Google executive chairman Eric Schmidt said the company doesn't support or approve of Carrier IQ's methods.
Executive chairman Eric Schmidt made it clear on Friday that Google does not approve of Carrier IQ's methods -- or at least, how its controversial "keylogger" software is reportedly being used on the Android platform. He even went so far as to state that Android's open-source nature prevents Google from restricting Carrier IQ or similar software.
"Android is an open platform which means people can make software for it that’s not very good for you,” Schmidt told journalists and democracy activists at the Freedom Online conference at the Hague, Netherlands. "This [Carrier IQ] appears to be one [such case]."

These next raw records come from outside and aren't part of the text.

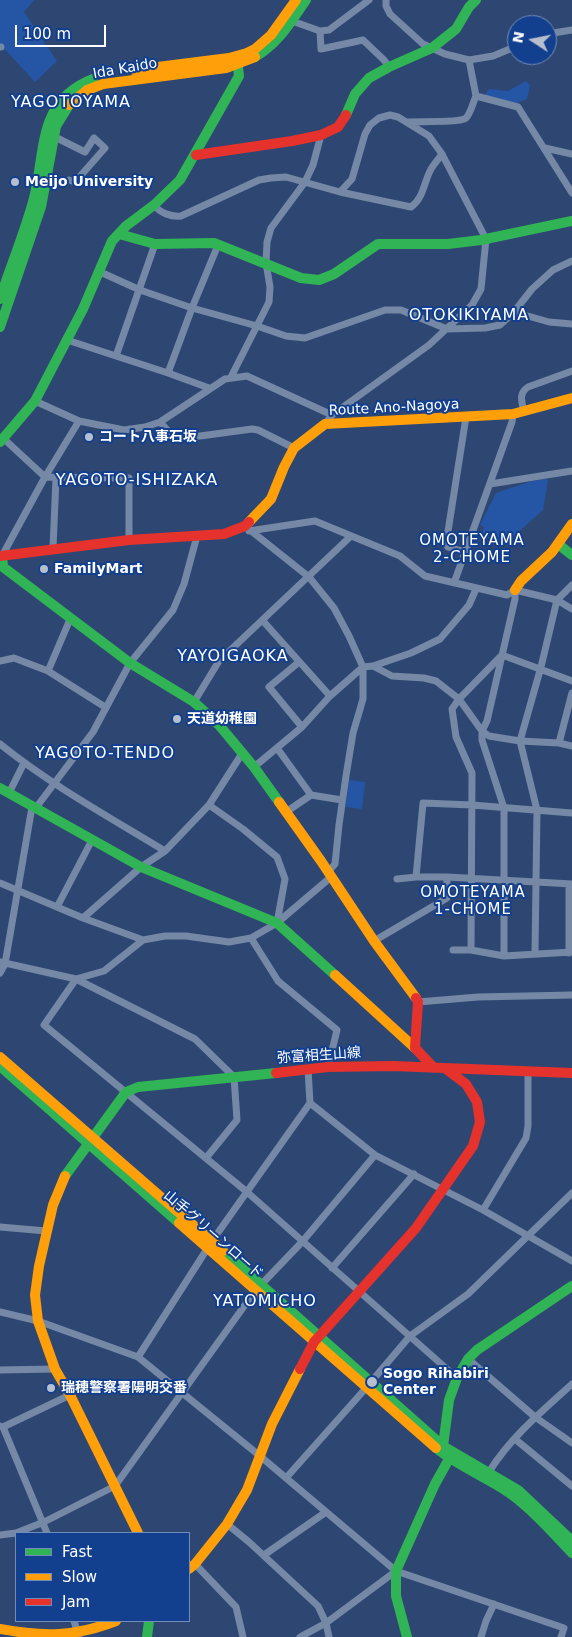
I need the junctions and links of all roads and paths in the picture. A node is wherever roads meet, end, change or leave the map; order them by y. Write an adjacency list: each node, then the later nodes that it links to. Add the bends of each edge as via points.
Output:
1 (296, 0): 13 (main road, Ida Kaido, via 271,35)
2 (306, 0): 6 (main road, Ida Kaido)
3 (369, 0): 8 (street, via 329,30)
4 (386, 0): 10 (street, via 390,14 423,44)
5 (476, 0): 10 (main road, via 456,29)
6 (292, 21): 8 (street); 13 (main road, Ida Kaido, via 268,50)
7 (572, 30): 9 (street)
8 (320, 31): 14 (street, via 321,49 363,40)
9 (557, 32)
10 (432, 48): 12 (street); 14 (main road)
11 (507, 50): 12 (street)
12 (469, 60): 15 (street)
13 (238, 61): 18 (main road, Ida Kaido, via 94,87 70,104); 22 (main road, via 239,76); 35 (main road, Ida Kaido, via 102,75 77,86 58,105 47,126 34,196)
14 (389, 67): 17 (main road, via 369,78 355,94 338,127)
15 (476, 96): 16 (street, via 461,121); 19 (street, via 518,107)
16 (407, 122): 20 (street, via 429,136); 25 (street, via 390,115 370,125 352,179)
17 (321, 135): 22 (main road); 24 (street)
18 (54, 136): 23 (street, via 84,152 94,138 106,148 75,182); 35 (main road, Ida Kaido, via 41,207)
19 (545, 148): 21 (street); 26 (street)
20 (442, 154): 25 (street, via 411,207); 30 (street)
21 (572, 154)
22 (196, 155): 27 (main road, via 180,180)
23 (69, 180)
24 (305, 182): 25 (street); 27 (street, via 286,177 259,180 181,216 174,217); 33 (street, via 271,228)
25 (340, 192)
26 (572, 193)
27 (154, 205): 29 (main road)
28 (572, 221): 30 (main road)
29 (119, 234): 31 (main road); 36 (main road, via 112,241)
30 (486, 239): 33 (main road, via 448,244 378,244 334,274 319,280 301,278); 44 (street, via 481,290 472,305)
31 (155, 244): 32 (main road); 37 (street)
32 (218, 245): 33 (main road); 39 (street)
33 (266, 262): 42 (street, via 269,302)
34 (572, 262): 40 (street, via 553,270)
35 (9, 271): 38 (main road, Ida Kaido); 43 (main road, Ida Kaido)
36 (98, 271): 37 (street); 45 (main road, via 84,309)
37 (140, 290): 39 (street); 46 (street)
38 (0, 299)
39 (192, 308): 42 (street); 48 (street)
40 (514, 312): 41 (street, via 549,322); 44 (street, via 500,325)
41 (572, 324)
42 (257, 326): 44 (street, via 286,336 305,338 386,310 401,310); 49 (street)
43 (0, 327)
44 (448, 330): 55 (street)
45 (67, 340): 46 (street); 52 (main road)
46 (116, 356): 48 (street)
47 (572, 371): 53 (street, via 523,391)
48 (168, 373): 50 (street)
49 (232, 377): 50 (street); 55 (street, via 256,379)
50 (209, 388): 58 (street)
51 (572, 398): 53 (main road, Route Ano-Nagoya)
52 (35, 401): 57 (street); 60 (main road)
53 (524, 412): 54 (main road, Route Ano-Nagoya)
54 (513, 414): 56 (main road, Route Ano-Nagoya); 65 (street)
55 (332, 416): 59 (street)
56 (466, 417): 59 (main road, Route Ano-Nagoya); 73 (street, via 446,544)
57 (79, 421): 58 (street, via 124,430); 63 (street)
58 (160, 422): 61 (street, via 178,438 252,429)
59 (325, 424): 61 (main road, Route Ano-Nagoya)
60 (2, 440): 63 (street)
61 (294, 448): 67 (main road, Route Ano-Nagoya, via 271,498)
62 (572, 471): 65 (street)
63 (45, 477): 64 (street); 75 (street)
64 (56, 478): 70 (street, via 129,478); 72 (street)
65 (490, 484): 73 (street)
66 (572, 524): 71 (main road)
67 (247, 529): 68 (main road, Route Ano-Nagoya); 69 (street, via 315,521); 76 (street)
68 (197, 536): 70 (main road, Route Ano-Nagoya); 88 (street, via 173,610)
69 (351, 536): 76 (street); 77 (street, via 400,556 425,576)
70 (129, 540): 72 (main road, Route Ano-Nagoya)
71 (558, 544): 74 (main road); 80 (main road)
72 (53, 548): 75 (main road, Route Ano-Nagoya)
73 (465, 552): 77 (street)
74 (572, 555)
75 (1, 556): 83 (main road, via 3,567)
76 (309, 577): 84 (street); 90 (street, via 334,608)
77 (454, 583): 79 (street)
78 (572, 585): 81 (street)
79 (476, 589): 80 (street, via 508,595); 89 (street, via 469,605 440,639)
80 (515, 590): 81 (street); 85 (street)
81 (557, 600): 82 (street); 91 (street)
82 (572, 608)
83 (71, 617): 88 (main road); 92 (street)
84 (263, 621): 87 (street); 97 (street, via 219,661)
85 (502, 655): 91 (street); 96 (street); 100 (street, via 487,722)
86 (0, 661): 92 (street, via 14,658)
87 (299, 662): 95 (street); 99 (street, via 269,687)
88 (130, 663): 97 (main road); 98 (street)
89 (373, 666): 90 (street); 96 (street, via 392,676 436,681)
90 (363, 667): 95 (street); 112 (street, via 363,698 353,733)
91 (541, 669): 93 (street); 101 (street)
92 (48, 671): 98 (street)
93 (572, 681)
94 (572, 693): 103 (street)
95 (330, 696): 99 (street)
96 (459, 699): 100 (street); 114 (street, via 452,710 453,720 456,737 472,773)
97 (194, 702): 106 (main road)
98 (105, 707): 109 (street, via 93,732)
99 (302, 727): 105 (street)
100 (482, 731): 101 (street, via 489,736); 116 (street)
101 (520, 741): 103 (street); 117 (street)
102 (0, 744): 107 (street)
103 (559, 744): 104 (street)
104 (572, 746)
105 (278, 748): 108 (street); 111 (street)
106 (243, 752): 108 (main road); 113 (street)
107 (24, 763): 109 (street); 110 (street)
108 (254, 767): 118 (main road)
109 (53, 783): 115 (street); 121 (street)
110 (5, 791): 115 (main road)
111 (312, 795): 112 (street); 118 (street)
112 (342, 800): 123 (street, via 336,864)
113 (209, 805): 121 (street); 135 (street, via 277,857 285,879)
114 (472, 805): 116 (street); 124 (street, via 423,803); 126 (street)
115 (33, 808): 120 (main road); 132 (street)
116 (504, 808): 117 (street); 128 (street)
117 (537, 810): 119 (street); 129 (street)
118 (286, 812): 123 (main road)
119 (572, 813)
120 (92, 840): 122 (main road); 133 (street)
121 (165, 851): 122 (street)
122 (141, 867): 134 (street); 135 (main road)
123 (330, 875): 135 (street); 138 (main road)
124 (416, 876): 125 (street); 127 (street)
125 (447, 877): 126 (street); 138 (street, via 447,898)
126 (471, 878): 128 (street); 140 (street)
127 (397, 879)
128 (503, 880): 129 (street); 143 (street)
129 (536, 882): 131 (street); 142 (street)
130 (0, 883): 132 (street)
131 (571, 884): 141 (street)
132 (18, 890): 133 (street); 144 (street)
133 (57, 906): 134 (street)
134 (83, 918): 137 (street)
135 (277, 923): 136 (street); 149 (main road)
136 (251, 938): 137 (street, via 229,942 186,936); 152 (street, via 278,981 337,1030)
137 (143, 940): 146 (street, via 104,971)
138 (374, 941): 148 (main road)
139 (452, 950): 140 (street)
140 (471, 950): 143 (street)
141 (570, 952): 142 (street)
142 (535, 953): 143 (street)
143 (504, 956)
144 (2, 963): 145 (street); 146 (street)
145 (0, 973)
146 (76, 979): 158 (street, via 195,1039); 159 (street, via 44,1025)
147 (572, 995): 148 (street)
148 (418, 1002): 149 (main road)
149 (415, 1048): 153 (main road)
150 (0, 1057): 161 (main road, 山手グリーンロード)
151 (0, 1066): 161 (main road, 山手グリーンロード)
152 (328, 1067): 153 (main road, 弥富相生山線); 154 (main road, 弥富相生山線)
153 (434, 1068): 155 (main road, 弥富相生山線)
154 (308, 1069): 158 (main road, 弥富相生山線); 160 (street)
155 (445, 1069): 156 (main road, 弥富相生山線); 165 (main road, via 476,1095 480,1119 473,1146)
156 (528, 1071): 157 (main road, 弥富相生山線); 168 (street, via 526,1138)
157 (572, 1073)
158 (234, 1077): 159 (main road, 弥富相生山線, via 138,1087); 163 (street, via 237,1120)
159 (126, 1092): 161 (main road); 163 (street)
160 (310, 1103): 162 (street); 166 (street)
161 (91, 1141): 170 (main road, via 65,1176); 173 (main road, 山手グリーンロード)
162 (375, 1155): 164 (street); 172 (street)
163 (206, 1158): 166 (street)
164 (414, 1174): 165 (street); 175 (street)
165 (442, 1190): 168 (street); 178 (main road, via 416,1228)
166 (247, 1192): 172 (street); 173 (street)
167 (572, 1193): 171 (street)
168 (482, 1210): 171 (street)
169 (0, 1228): 170 (street)
170 (46, 1231): 180 (main road, via 35,1295)
171 (527, 1236): 174 (street); 181 (street, via 468,1294)
172 (302, 1242): 175 (street); 177 (street)
173 (210, 1245): 177 (main road, 山手グリーンロード); 183 (street)
174 (572, 1261)
175 (332, 1268): 178 (street)
176 (572, 1286): 184 (main road)
177 (258, 1287): 182 (main road, 山手グリーンロード); 190 (street)
178 (358, 1292): 181 (street); 182 (main road)
179 (0, 1312): 180 (street)
180 (38, 1321): 183 (street); 185 (main road)
181 (410, 1336): 187 (street); 189 (street)
182 (316, 1338): 189 (main road, 山手グリーンロード); 197 (main road, via 272,1424)
183 (138, 1357): 190 (street)
184 (468, 1359): 187 (main road); 192 (street)
185 (55, 1369): 186 (street); 191 (main road)
186 (0, 1370)
187 (457, 1378): 196 (main road, via 449,1400)
188 (572, 1384): 192 (street)
189 (369, 1385): 196 (main road, 山手グリーンロード); 198 (main road, 山手グリーンロード); 200 (street)
190 (183, 1393): 197 (street); 201 (street)
191 (70, 1395): 193 (street); 201 (main road)
192 (535, 1417): 194 (street); 195 (street)
193 (2, 1427): 204 (street)
194 (515, 1439): 199 (street); 202 (street)
195 (571, 1442)
196 (443, 1446): 198 (main road); 199 (main road, 山手グリーンロード)
197 (260, 1456): 200 (street); 205 (main road, via 247,1490)
198 (449, 1459): 211 (main road, 山手グリーンロード, via 507,1492); 214 (main road)
199 (489, 1472): 211 (main road, 山手グリーンロード, via 518,1490 542,1511)
200 (286, 1478): 203 (street)
201 (115, 1486): 204 (street); 208 (main road)
202 (572, 1486)
203 (326, 1512): 212 (street); 214 (street)
204 (44, 1522): 206 (street); 207 (street)
205 (227, 1524): 212 (street); 213 (main road)
206 (19, 1532)
207 (47, 1532)
208 (138, 1532)
209 (15, 1533): 210 (street)
210 (0, 1535)
211 (571, 1547)
212 (264, 1555): 219 (street, via 318,1606)
213 (192, 1567): 223 (street, via 236,1607)
214 (396, 1571): 215 (street); 219 (street); 226 (main road, via 395,1595)
215 (494, 1604): 227 (street); 228 (street, via 564,1628)
216 (74, 1622): 221 (street)
217 (113, 1622): 221 (main road)
218 (149, 1622): 222 (main road)
219 (326, 1623): 224 (street); 225 (street)
220 (0, 1628): 221 (main road, via 42,1636)
221 (78, 1636)
222 (147, 1637)
223 (244, 1637)
224 (300, 1637)
225 (329, 1637)
226 (407, 1637)
227 (481, 1637)
228 (561, 1637)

In separate remarks, Schmidt said that Google doesn't work with Carrier IQ, and it "certainly doesn't support it."
Last month brought allegations that Carrier IQ's pre-installed diagnostic software on Android, BlackBerry, Symbian and iOS devices was secretly tracking the end-user's browsing history, keystrokes, GPS location and more on behalf of U.S.-based wireless carriers. However several researchers and security firms then stepped forward and said there was no indication of foul play, backing up carrier claims that the tool is merely used for diagnostics.
Yet unease over the "hidden" software ensued, and the general consensus was that there's a potential security risk nonetheless. Now Carrier IQ and wireless carriers are receiving privacy inquiries from Senator Al Rankin. Even more, two class-action lawsuits have also been filed against Carrier IQ, HTC and Samsung in Chicago and St. Louis for potentially violating the Federal Wiretap Act. Apple is also under investigation by German data protection officials over its own role in the Carrier IQ drama.
"The biggest issue for most users is that they do not know whether they have Carrier IQ on their mobile device," Lookout Mobile wrote in a recent blog post. "In addition, there is no clear opt-out path available for those users who do have Carrier IQ installed and would prefer not to have it on their device."
Lookout also pointed out that users need root privileges in order to forcibly remove Carrier IQ from their mobile device.
Google was reportedly one of the last companies to make a statement after the Carrier IQ controversy began nearly two weeks ago. The search engine giant claimed that it did "not have an affiliation with Carrier IQ," and that it does not have any control over how wireless carriers or OEMs customize their devices despite Android being open source.